What set BMSR aside from the others, however, was their unconventional attack on a number of genres; folk would become folktronica, synthpop would become ambient techno and yet there would always be a recurring psychedelic theme throughout their work. BMSR’s is a trip which for the most part would entail staring at your shoes and being lost in the innerspace, rather than be taken for a trip to the outer reaches.
Deep. I know.
Panic Blooms brings the band back after a six year gap from their Kickstarter funded Cobra Juicy and it feels that Tobacco has brought his influences as a solo musician into the fold a little more this time. That’s understandable given just how prolific the composer has become since garnering attention for his work on the popular Mike Judge comedy. Ever defiant though, the musical output is once more as case of musical ipseity – this is the kind of music Black Moth Super Rainbow make. These are the nuances and idiosyncracies that have drawn people like moths to the flame (I feel ashamed to use that analogy. I apologise). Why should we change when other people can meet us where we are.
There is no compromise to the work the collective put out. Yet Panic Blooms somehow manages to capture the interests not only of those uninitiated with the band, but perhaps uninitiated with the down-tempo genre itself. The album has an overall lo-fi film of grit across the production of the album; almost akin to a grindhouse movie. This audibly sandy approach somehow enhances the feel of some of the more hazier songs with “Bottomless Face” achieving more than the swathe of Xanax-induced Soundcloud producers with their attempts at opaque orchestration.
But rooted at the core of the album is a fundamental sense of dreamy optimism; “New Breeze” has those upbeat slacker-pop hooks hidden in the mist and “We Might Come Back”, replete with it’s Super Famicon-esque melodies, ensure that the Black Moth’s newest release is incredibly accessible… eccentric, rather than erratic… angular rather than abrasive.

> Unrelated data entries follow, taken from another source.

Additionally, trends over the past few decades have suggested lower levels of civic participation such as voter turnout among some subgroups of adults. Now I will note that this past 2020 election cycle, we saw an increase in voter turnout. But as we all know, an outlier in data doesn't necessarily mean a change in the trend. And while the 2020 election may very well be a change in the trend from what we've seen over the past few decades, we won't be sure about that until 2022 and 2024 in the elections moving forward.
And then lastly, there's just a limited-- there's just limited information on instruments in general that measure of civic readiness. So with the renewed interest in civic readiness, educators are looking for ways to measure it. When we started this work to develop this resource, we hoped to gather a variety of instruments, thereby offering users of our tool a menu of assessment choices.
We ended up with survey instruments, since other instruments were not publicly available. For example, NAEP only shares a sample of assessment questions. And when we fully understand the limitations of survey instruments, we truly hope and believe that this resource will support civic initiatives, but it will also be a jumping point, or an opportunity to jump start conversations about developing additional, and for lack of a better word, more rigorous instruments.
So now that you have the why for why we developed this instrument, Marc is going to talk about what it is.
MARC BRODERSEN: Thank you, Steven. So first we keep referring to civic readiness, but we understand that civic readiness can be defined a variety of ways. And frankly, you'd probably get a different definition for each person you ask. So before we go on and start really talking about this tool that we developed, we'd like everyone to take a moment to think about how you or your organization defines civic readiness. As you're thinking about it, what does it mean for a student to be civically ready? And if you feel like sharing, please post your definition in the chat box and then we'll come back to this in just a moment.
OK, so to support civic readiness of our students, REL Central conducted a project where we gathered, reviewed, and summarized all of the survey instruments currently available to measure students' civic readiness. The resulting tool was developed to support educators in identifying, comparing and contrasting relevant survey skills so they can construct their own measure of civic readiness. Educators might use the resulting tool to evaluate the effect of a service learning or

That sense of being lost in one’s innerspace is that of personal euphoria – an incredibly stark contrast to the often loud, bombastic nature than psychedelic music can have. Panic Blooms errs from the absurdist undertones of Tobacco’s polemic output (throat slashing grinding samples against the gentler ribbon overtures, sometimes on one album) and instead presents a Dadaist approach to folk, ambient and experimental electronica.